_YOUR INSTRUCTIONS_.
Take the entries below and print only the lines from the one with "M 888,946 L" through the one with "M 351,493 L", exactly as they stand, both ends included.

---------- RECORDS FOR THIS EXERCISE

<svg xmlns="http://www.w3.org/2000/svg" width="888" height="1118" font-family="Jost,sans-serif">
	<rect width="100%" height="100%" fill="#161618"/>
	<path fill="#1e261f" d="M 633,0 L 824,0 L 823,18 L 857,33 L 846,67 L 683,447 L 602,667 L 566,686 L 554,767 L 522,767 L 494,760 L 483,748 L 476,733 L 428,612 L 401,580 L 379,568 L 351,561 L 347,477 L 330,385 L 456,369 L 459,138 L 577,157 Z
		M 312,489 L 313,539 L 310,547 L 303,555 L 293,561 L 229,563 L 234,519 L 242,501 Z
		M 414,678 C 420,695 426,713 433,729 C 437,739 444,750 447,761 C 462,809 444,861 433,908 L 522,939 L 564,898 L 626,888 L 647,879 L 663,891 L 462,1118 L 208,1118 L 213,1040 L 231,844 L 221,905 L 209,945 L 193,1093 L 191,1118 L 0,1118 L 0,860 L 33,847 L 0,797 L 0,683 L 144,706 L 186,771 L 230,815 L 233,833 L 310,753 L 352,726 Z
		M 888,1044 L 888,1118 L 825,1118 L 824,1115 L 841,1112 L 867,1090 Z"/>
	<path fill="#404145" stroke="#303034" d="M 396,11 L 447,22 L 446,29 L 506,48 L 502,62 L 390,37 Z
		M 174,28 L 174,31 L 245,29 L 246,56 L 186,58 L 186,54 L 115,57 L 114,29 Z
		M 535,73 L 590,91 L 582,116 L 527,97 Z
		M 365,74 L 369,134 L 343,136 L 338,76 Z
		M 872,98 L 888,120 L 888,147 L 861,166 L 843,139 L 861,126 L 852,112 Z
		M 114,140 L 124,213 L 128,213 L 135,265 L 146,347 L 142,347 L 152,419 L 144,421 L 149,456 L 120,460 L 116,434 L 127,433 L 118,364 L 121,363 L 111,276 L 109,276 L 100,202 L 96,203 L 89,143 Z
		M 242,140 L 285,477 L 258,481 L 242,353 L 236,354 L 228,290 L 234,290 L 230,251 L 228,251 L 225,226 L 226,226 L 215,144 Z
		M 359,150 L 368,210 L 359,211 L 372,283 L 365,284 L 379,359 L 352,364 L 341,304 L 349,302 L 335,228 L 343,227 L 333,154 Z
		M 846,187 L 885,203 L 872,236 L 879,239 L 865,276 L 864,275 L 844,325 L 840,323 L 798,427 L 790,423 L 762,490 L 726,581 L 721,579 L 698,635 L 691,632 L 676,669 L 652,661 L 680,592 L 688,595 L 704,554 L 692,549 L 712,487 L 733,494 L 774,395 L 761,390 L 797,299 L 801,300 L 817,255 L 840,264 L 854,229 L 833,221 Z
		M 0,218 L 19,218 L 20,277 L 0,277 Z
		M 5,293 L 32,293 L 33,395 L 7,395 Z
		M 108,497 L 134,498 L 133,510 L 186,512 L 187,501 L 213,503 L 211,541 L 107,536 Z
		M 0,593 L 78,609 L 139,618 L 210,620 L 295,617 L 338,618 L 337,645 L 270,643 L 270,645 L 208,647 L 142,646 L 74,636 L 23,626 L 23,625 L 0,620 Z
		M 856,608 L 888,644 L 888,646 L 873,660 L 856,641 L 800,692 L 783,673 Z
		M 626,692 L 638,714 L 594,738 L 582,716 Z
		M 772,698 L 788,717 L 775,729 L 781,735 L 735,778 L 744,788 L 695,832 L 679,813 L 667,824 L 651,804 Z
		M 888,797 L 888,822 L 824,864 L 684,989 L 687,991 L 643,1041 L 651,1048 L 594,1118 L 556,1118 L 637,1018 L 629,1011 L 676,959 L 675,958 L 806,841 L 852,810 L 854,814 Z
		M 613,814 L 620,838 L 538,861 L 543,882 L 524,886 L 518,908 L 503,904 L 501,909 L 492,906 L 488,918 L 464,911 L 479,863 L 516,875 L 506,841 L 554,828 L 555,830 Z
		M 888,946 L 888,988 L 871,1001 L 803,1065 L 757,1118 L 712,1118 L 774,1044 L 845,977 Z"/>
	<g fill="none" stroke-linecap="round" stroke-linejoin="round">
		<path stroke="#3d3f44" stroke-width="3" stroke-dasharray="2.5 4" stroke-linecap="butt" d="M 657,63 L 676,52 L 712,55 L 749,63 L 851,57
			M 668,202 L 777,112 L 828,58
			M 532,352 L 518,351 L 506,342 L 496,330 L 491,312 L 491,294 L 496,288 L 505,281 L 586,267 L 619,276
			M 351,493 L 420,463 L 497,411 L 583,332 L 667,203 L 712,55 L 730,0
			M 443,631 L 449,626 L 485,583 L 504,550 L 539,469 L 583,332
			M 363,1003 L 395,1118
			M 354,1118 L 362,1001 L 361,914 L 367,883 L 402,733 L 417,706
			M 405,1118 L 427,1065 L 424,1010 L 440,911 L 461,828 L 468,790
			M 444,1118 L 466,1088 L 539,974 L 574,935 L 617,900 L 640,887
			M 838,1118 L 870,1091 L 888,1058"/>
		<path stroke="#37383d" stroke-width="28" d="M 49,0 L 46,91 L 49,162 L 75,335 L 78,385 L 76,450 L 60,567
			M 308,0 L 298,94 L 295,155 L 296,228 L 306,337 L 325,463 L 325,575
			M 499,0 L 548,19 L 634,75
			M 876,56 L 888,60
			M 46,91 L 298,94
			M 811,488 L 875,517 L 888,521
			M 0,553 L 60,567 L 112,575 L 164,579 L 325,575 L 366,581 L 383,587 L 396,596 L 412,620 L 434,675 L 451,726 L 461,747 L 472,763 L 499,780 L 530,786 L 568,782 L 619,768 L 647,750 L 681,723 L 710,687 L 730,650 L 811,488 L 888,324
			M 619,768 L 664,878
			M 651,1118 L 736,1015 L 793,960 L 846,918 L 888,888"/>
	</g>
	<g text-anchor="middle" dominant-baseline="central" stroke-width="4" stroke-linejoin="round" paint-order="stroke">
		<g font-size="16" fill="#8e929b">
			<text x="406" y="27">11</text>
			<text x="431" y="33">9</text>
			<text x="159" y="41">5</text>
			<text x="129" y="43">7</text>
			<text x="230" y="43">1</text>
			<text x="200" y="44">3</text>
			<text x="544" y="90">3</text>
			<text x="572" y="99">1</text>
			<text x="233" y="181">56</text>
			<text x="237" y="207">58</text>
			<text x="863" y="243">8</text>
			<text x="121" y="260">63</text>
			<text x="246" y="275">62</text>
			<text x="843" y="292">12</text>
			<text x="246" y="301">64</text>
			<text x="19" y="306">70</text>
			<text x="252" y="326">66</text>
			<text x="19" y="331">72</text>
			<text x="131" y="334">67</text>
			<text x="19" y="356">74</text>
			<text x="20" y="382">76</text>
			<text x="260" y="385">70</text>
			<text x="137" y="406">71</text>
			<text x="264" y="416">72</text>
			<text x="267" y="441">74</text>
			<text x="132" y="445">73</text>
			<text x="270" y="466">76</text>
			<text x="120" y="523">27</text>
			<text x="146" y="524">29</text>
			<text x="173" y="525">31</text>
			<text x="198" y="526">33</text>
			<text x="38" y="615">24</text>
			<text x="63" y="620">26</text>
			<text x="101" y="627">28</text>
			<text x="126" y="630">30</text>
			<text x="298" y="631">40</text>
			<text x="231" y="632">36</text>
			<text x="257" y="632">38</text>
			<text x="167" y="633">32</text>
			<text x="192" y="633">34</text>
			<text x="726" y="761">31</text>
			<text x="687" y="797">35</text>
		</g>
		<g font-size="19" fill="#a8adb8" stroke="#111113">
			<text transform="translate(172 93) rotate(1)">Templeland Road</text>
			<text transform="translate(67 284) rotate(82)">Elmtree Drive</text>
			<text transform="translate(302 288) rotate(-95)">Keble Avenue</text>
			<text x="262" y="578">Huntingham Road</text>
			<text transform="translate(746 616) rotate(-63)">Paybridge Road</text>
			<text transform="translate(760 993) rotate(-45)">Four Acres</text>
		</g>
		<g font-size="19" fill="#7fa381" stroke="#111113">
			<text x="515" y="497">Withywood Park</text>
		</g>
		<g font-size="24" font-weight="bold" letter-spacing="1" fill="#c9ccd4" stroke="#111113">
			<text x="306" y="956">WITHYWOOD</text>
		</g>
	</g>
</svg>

--------------------

_RESULT OF THIS EXERCISE_.
		M 888,946 L 888,988 L 871,1001 L 803,1065 L 757,1118 L 712,1118 L 774,1044 L 845,977 Z"/>
	<g fill="none" stroke-linecap="round" stroke-linejoin="round">
		<path stroke="#3d3f44" stroke-width="3" stroke-dasharray="2.5 4" stroke-linecap="butt" d="M 657,63 L 676,52 L 712,55 L 749,63 L 851,57
			M 668,202 L 777,112 L 828,58
			M 532,352 L 518,351 L 506,342 L 496,330 L 491,312 L 491,294 L 496,288 L 505,281 L 586,267 L 619,276
			M 351,493 L 420,463 L 497,411 L 583,332 L 667,203 L 712,55 L 730,0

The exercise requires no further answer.